▶ 求められること
kintone活用事例の文章によると、現在、全社員何名がいくつのアプリを活用しているか。

展示会で交換した名刺の写真を生成AIに読み取らせ、プロンプトで指定した13項目についての結果をカンマ区切りで回答させています。その13項目の結果が、各フィールドに入力されます。

「プロンプトは何度も試行錯誤し、余計な項目が入ったり誤認識された場合はさらにAIに推敲させるなど改良を重ねた結果、実用的な精度にまで高めることができました」
以前は展示会の際に有償で名刺読み取りサービスを契約していたこともありましたが、このアプリによってその必要がなくなりコスト削減も実現しています。
効果:ペーパーレス、時短、コスト削減。現場に根付いたカイゼン文化
現在、全社員154名が533アプリを活用し、ほぼすべての業務でkintoneが使われています。
kintone認定アソシエイト資格やアプリデザインスペシャリスト資格も延べ9名が取得し、各部署でkintone担当者を中心に業務改善が進められています。
かつて別のシステムの管理やJavaScriptによるカスタマイズによって属人化が課題となっていましたが、自分たちで使える・カイゼンできるようになり、この課題は解消されました。
他にも、kintoneやカスタマインの活用によって、以下のような効果が出ています。
- ペーパーレス化
紙からデジタル化したものとして、年間で900件ほど提出されていたカイゼン提案書、400件ほどの不具合連絡票、6,000件×工程数が必要となる工程検査記録など、大量の紙が削減されました。 - 作業時間の削減
基幹システムやkintoneでの転記の作業がなくなりました。また、展示会の集計を自動でできるようにしたことで、1回15分〜かかっていた集計が数秒で完了するようになるなど、大きく作業時間を削減できました。 - コスト削減
展示会の際など単発で有償契約していたサービスをkintoneに置き換えることで、都度契約の必要がなくなりました。コストも契約の手間も削減されています。

▶ 収集データ
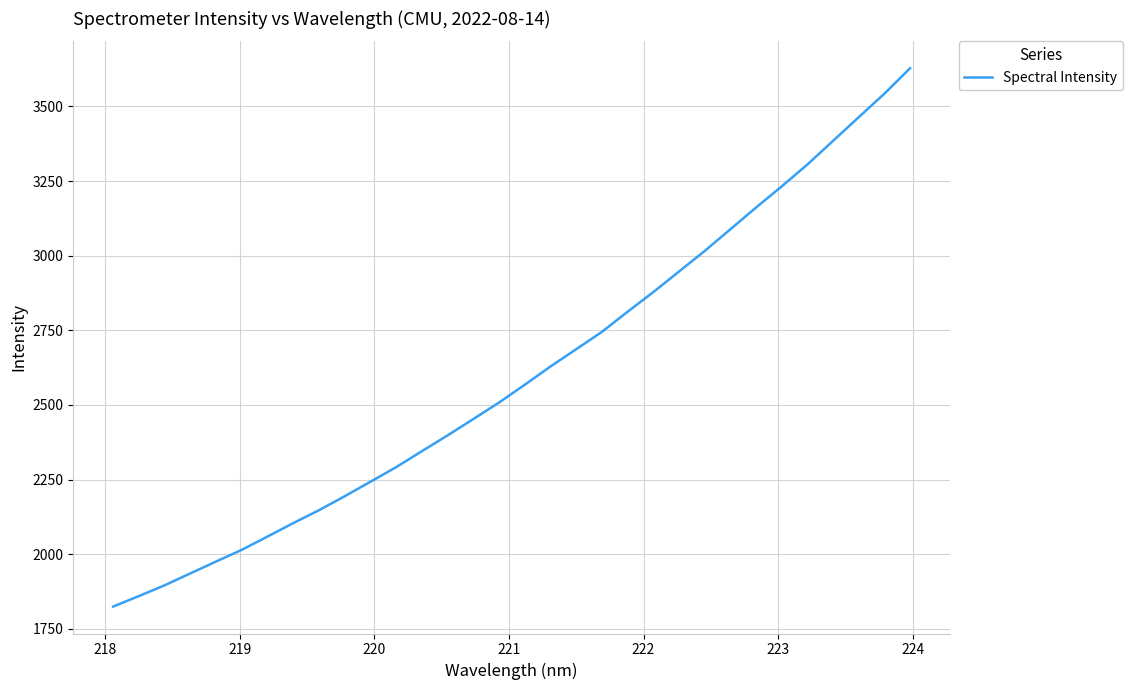

What is the greatest value displayed?

3628.1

▶ 想定解答
全社員154名が533のアプリを活用している。